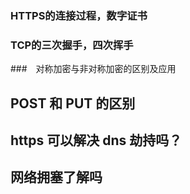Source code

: ### HTTPS的连接过程，数字证书

### TCP的三次握手，四次挥手

###　对称加密与非对称加密的区别及应用

## POST 和 PUT 的区别

## https 可以解决 dns 劫持吗？

## 网络拥塞了解吗
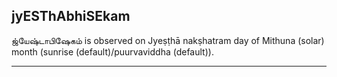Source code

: ## jyESThAbhiSEkam
ஜ்யேஷ்டாபிஷேகம் is observed on Jyeṣṭhā nakṣhatram day of Mithuna (solar) month (sunrise (default)/puurvaviddha (default)).



---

The task: Reproduce the listing word for word and omit its pictures.

Final answer:
Source code

: ### HTTPS的连接过程，数字证书

### TCP的三次握手，四次挥手

###　对称加密与非对称加密的区别及应用

## POST 和 PUT 的区别

## https 可以解决 dns 劫持吗？

## 网络拥塞了解吗
Source code

: ## jyESThAbhiSEkam
ஜ்யேஷ்டாபிஷேகம் is observed on Jyeṣṭhā nakṣhatram day of Mithuna (solar) month (sunrise (default)/puurvaviddha (default)).



---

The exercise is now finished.